The European Space Agency (ESA) has launched its Lisa Pathfinder Mission, with the hope it could help prove a fundamental aspect of Einstein's Theory of Relativity.

At just after 4am UK time, the spacecraft took off from the Kourou spaceport in French Guiana aboard a Vega rocket, and it is now heading towards the sun.

The ESA wants to find gravitational waves in space – something that has never been found before but is a crucial part of Einstein's idea that space is a physical entity which changes, and that space and time should be considered together and in relation to each other.

The pathfinder won't actually look for these waves itself, but it will be testing the technology that will allow it to do so during a later mission scheduled for the 2030s.
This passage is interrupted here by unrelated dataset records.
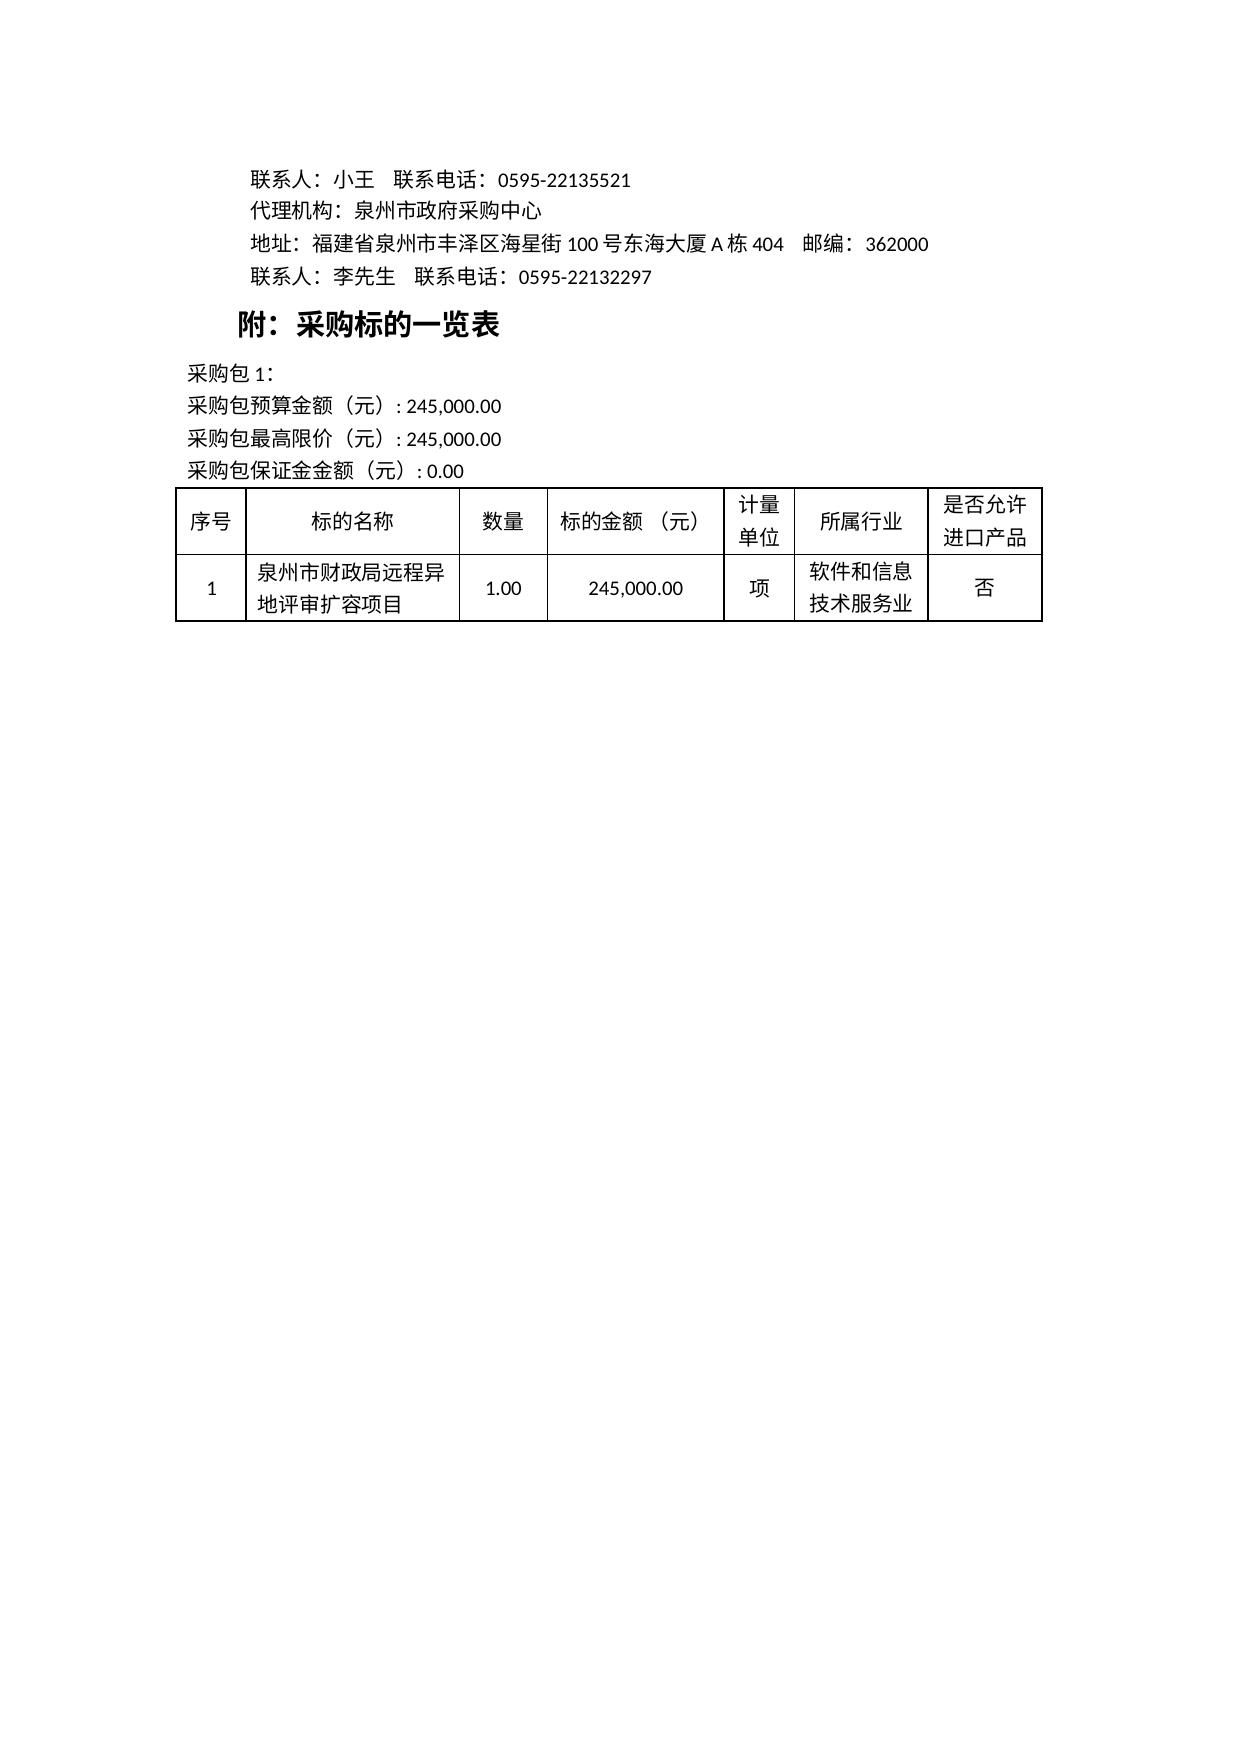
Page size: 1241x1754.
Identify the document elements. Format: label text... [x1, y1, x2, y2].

table_cell 1 [177, 555, 245, 620]
text 采购包最高限价（元）: 245,000.00 [187, 422, 1053, 454]
table_cell 1.00 [460, 555, 547, 620]
table_header 标的金额 （元） [548, 489, 723, 553]
text 代理机构：泉州市政府采购中心 [187, 194, 1053, 227]
table_header 计量单位 [725, 489, 794, 553]
text 联系人：李先生 联系电话：0595-22132297 [187, 259, 1053, 292]
table_cell 否 [929, 555, 1041, 620]
text 采购包预算金额（元）: 245,000.00 [187, 389, 1053, 422]
text 采购包1： [187, 357, 1053, 389]
table_header 数量 [460, 489, 547, 553]
table_header 序号 [177, 489, 245, 553]
table_cell 项 [725, 555, 794, 620]
table_cell 泉州市财政局远程异地评审扩容项目 [247, 555, 459, 620]
table_cell 软件和信息技术服务业 [795, 555, 927, 620]
table_header 标的名称 [247, 489, 459, 553]
text 联系人：小王 联系电话：0595-22135521 [187, 162, 1053, 194]
table_header 所属行业 [795, 489, 927, 553]
text 附：采购标的一览表 [187, 292, 1053, 357]
table_header 是否允许进口产品 [929, 489, 1041, 553]
text 采购包保证金金额（元）: 0.00 [187, 454, 1053, 487]
text 地址：福建省泉州市丰泽区海星街100号东海大厦A栋404 邮编：362000 [187, 227, 1053, 259]
table_cell 245,000.00 [548, 555, 723, 620]
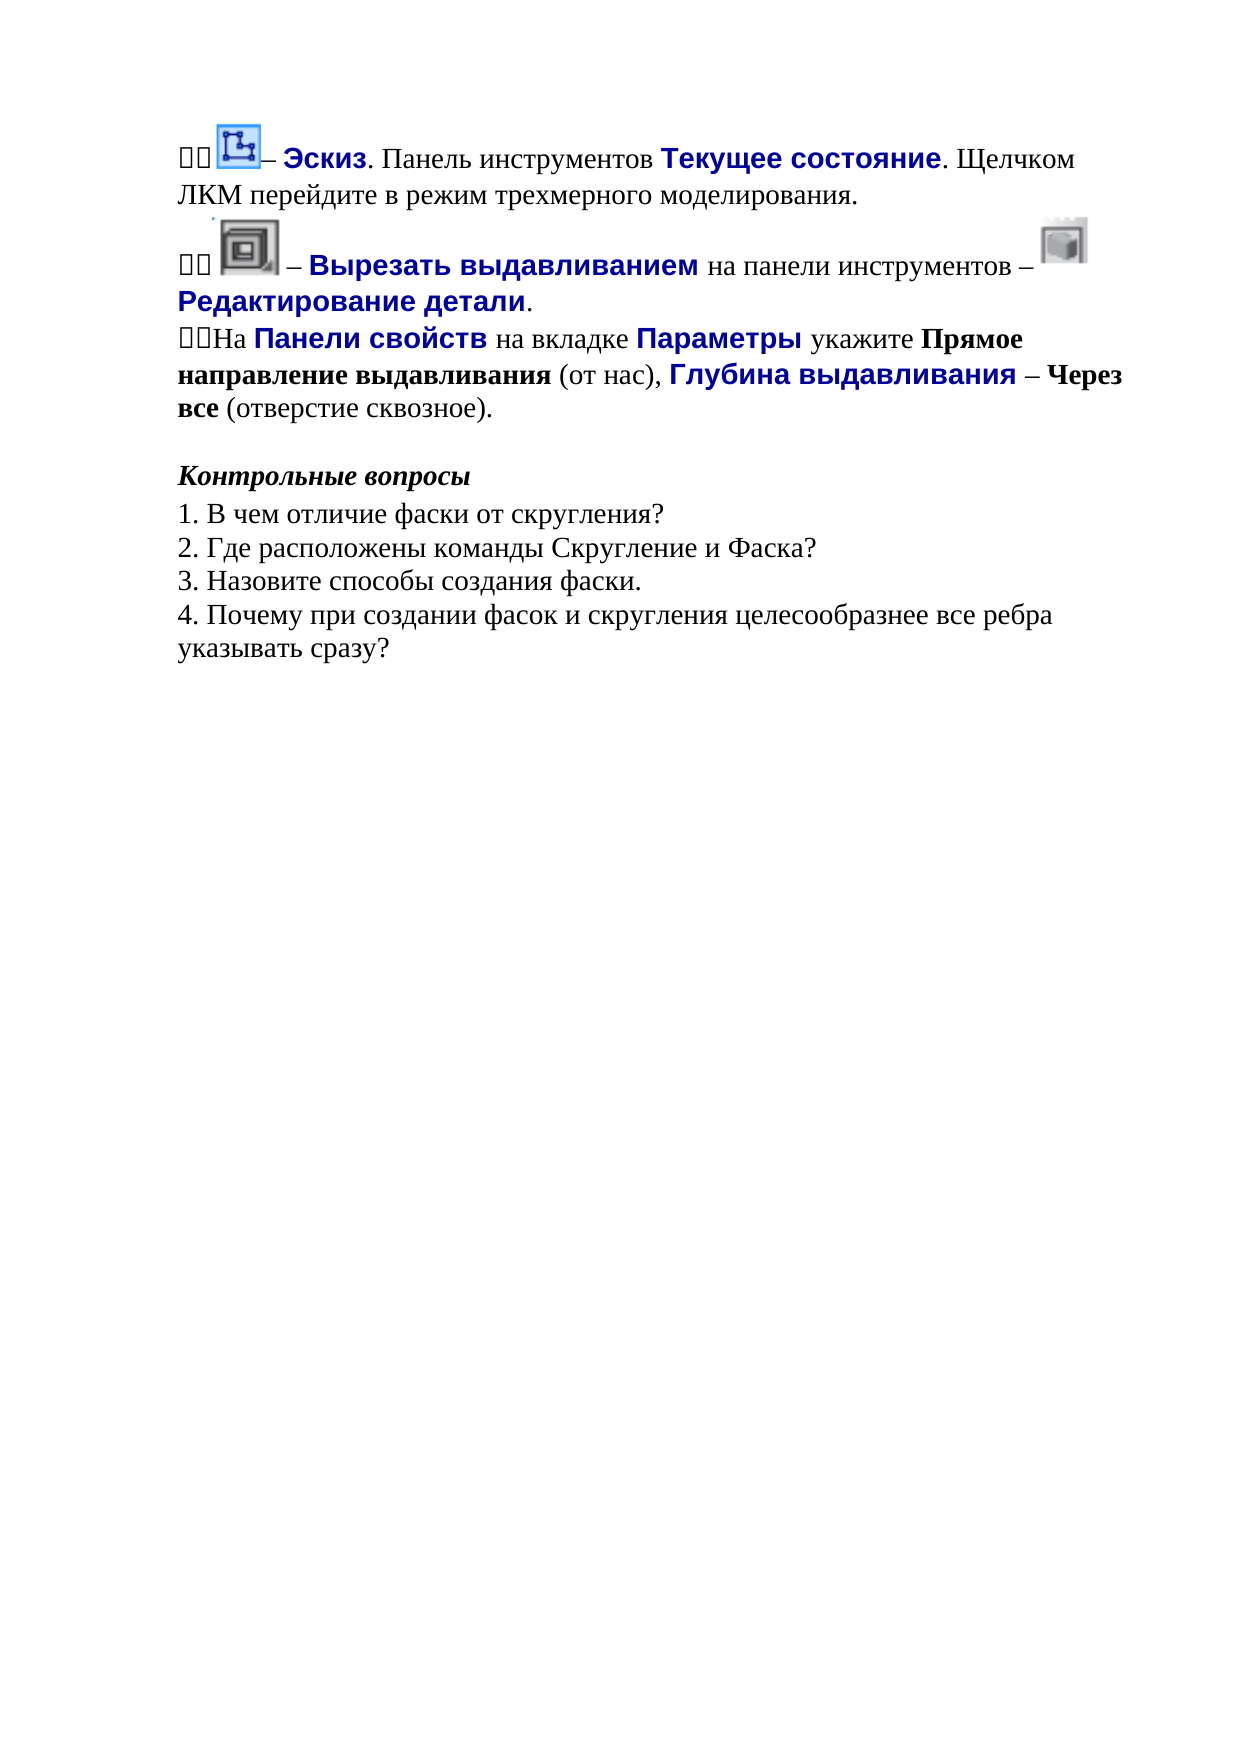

This initial pathfinder mission is expected to last around a year.

The Pathfinder took off early this morning (Source: ESA)

If, down the line, they end up being able to find gravitational waves, it could help scientists do things like detect black holes and work out when a star has exploded.

During its mission, the pathfinder will be located around 1.5m km from the earth. There, it will drop two identical gold-platinum cubes from the craft, which are just 46mm in width. They will lie side by side with a gap of 38mm between them. In this space, there will be no forces except one – gravity. If all goes to plan, this set up would allow gravitational wave observations to be made in space.

It's a major success for the ESA that it has finally been able to get the mission off the ground – the project has been in the pipeline for years, and came close to being cancelled in 2007. However, the space agency persevered, and now we just have to sit and wait for the results.